To implement decision hygiene, Noise: A Flaw in Human Judgment suggests breaking a matter into small units and dealing with them independently. We can see the effect of decision decomposing on the example of a corporate merger case study. 

Normally, the board of directors delegates bankers or executives to prepare a presentation on the pros and cons of a merger. In this case study, the CEO asked selected senior executives to provide their opinion on several aspects of the merger. Each team had to assess a single unique aspect (for instance, financial benefits, quality of human resources, etc.). Teams didn’t know which assessments their counterparts came up with. Therefore, their judgments weren’t impacted by the opinions of others. At this point, the authors introduce another term – excessive coherence – which describes noise that occurs when we subconsciously support other people’s decisions instead of making our own independent ones. 

Besides making decisions as independent as possible, the book highlights the importance of delaying global evaluations until the end. If individuals make decisions early on, they tend to rely on their intuition. However, if we give ourselves more time to weigh facts, we are capable of eliminating the randomness of intuition-based decisions.

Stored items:

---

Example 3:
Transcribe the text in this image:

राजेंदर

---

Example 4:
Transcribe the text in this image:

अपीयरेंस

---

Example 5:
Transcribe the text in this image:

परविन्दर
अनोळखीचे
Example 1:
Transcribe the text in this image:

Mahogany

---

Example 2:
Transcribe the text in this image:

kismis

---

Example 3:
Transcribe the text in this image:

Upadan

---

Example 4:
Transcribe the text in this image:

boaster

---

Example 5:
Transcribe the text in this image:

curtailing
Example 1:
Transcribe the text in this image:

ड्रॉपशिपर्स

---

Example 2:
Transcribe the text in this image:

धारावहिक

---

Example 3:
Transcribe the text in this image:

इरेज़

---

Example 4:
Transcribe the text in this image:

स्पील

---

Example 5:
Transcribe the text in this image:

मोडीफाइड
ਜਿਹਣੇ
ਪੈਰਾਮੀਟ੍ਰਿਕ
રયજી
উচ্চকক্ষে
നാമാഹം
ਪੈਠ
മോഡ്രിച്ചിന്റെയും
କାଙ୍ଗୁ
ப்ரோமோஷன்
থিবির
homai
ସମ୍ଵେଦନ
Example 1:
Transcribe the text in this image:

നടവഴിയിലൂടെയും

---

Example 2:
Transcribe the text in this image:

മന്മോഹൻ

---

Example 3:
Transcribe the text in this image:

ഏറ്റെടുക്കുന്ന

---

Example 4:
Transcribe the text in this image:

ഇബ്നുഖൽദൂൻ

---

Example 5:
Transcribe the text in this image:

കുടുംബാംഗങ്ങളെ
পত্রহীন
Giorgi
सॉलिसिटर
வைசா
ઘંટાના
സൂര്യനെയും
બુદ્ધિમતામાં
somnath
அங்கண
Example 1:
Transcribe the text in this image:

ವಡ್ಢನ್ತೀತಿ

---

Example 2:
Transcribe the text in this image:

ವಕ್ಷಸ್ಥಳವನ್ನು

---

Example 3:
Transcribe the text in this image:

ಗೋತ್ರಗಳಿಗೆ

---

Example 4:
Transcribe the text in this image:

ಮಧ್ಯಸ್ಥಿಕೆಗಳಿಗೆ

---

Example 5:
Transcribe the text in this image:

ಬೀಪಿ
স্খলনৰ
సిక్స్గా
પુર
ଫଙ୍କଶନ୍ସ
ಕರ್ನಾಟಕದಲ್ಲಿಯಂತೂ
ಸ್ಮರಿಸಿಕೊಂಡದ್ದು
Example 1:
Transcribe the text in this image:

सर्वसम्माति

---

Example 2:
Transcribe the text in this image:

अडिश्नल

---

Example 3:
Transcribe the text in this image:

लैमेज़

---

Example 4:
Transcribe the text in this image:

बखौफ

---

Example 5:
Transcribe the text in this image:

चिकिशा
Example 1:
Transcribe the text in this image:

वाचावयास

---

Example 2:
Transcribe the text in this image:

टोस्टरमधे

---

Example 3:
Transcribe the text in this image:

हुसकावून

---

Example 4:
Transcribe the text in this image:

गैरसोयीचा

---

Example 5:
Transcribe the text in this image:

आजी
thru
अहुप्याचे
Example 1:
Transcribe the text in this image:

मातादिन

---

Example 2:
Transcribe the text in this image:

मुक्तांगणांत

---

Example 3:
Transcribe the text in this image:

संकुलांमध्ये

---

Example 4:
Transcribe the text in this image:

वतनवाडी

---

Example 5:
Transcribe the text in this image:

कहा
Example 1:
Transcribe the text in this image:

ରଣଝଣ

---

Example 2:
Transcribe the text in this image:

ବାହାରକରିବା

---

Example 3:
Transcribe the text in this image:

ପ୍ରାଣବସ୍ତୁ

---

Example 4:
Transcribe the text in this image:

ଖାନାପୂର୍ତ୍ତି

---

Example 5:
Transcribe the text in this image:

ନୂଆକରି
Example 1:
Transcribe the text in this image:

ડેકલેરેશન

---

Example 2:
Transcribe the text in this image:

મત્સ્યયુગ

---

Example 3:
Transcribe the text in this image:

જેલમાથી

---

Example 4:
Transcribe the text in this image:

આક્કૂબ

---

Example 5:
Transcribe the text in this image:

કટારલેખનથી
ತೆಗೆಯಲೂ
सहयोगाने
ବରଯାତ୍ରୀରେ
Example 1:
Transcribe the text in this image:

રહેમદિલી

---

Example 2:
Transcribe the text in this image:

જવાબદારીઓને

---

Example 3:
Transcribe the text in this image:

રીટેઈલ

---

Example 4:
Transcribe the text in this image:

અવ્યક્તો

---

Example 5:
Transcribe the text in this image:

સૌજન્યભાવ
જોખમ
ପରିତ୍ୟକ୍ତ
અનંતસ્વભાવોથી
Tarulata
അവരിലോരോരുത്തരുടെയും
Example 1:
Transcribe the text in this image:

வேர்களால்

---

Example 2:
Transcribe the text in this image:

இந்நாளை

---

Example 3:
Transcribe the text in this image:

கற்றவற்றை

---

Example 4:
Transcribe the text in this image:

LIST OF TASKS →
**a)** Rewrite the paragraph of the decision hygiene passage that begins "Normally, the board of directors" as a short bulleted list that keeps its main facts.
**b)** According to the decision hygiene passage, what tends to happen when individuals make decisions early on?
**c)** Extend the passage on decision hygiene with a few sentences that continue from its final sentence.

RESPONSES →
**a)**
- Usually, a board has bankers or executives present a merger's pros and cons.
- In this case study, the CEO instead asked selected senior executives for their opinions on several aspects of the merger.
- Each team assessed only one aspect, such as financial benefits or quality of human resources.
- Teams didn't know what the others concluded, so their judgments weren't influenced by others' opinions.
- The authors introduce the term "excessive coherence": noise that occurs when we subconsciously support other people's decisions instead of making our own independent ones.

**b)** They tend to rely on their intuition.

**c)**
Another way to reduce noise is to introduce algorithms and rules that guide decision-making. Still, even the strictest and clearest rules have their drawbacks. The ways in which we present information to algorithms can feature a significant degree of noise and bias.

StoryShot #4: Noise Optimization

The authors acknowledge that noise optimization comes at a price. This price includes not only the financial aspect, but also other resources such as time. The book illustrates noise over-optimization with a story about a company that introduced an annual employee review. It created a feedback questionnaire so complicated (it had 11 dimensions and forty-six ratings) that the review process turned into a disaster. 

Before implementing noise elimination techniques, one should weigh their pros and cons. We accept a certain degree of noise when grading a fifth grader’s essay. However, when it comes to a senior’s college application, we should strive to bring the noise down. This is because responsibility is much higher when an applicant’s fate is at stake. So, to help make a decision fair, a college may need five independent people using 10 criteria to assess an application instead of a single person who relies on his/her impressions. 

While recognizing that some rules are needed, the authors realize they may entail a loss of dignity. It happens when individuals are treated like numbers. The former CEO of General Electric had a rule to yearly fire the least-performing employees. Some of them still did their job, well, yet they couldn’t avoid firing. The book describes this situation as forcing a rule. Although relative scales and judgments are helpful, companies can’t rely on them exclusively. They need to find a balance between relative and individual ratings. 

Perfect fairness is illusory. Sometimes we have to accept some noise in order to achieve progress. Algorithm-based digital body scans to detect melanoma are great, but in many cases, we would rather go to a brilliant doctor. Still, a doctor who benefits from algorithms to make judgments is even better.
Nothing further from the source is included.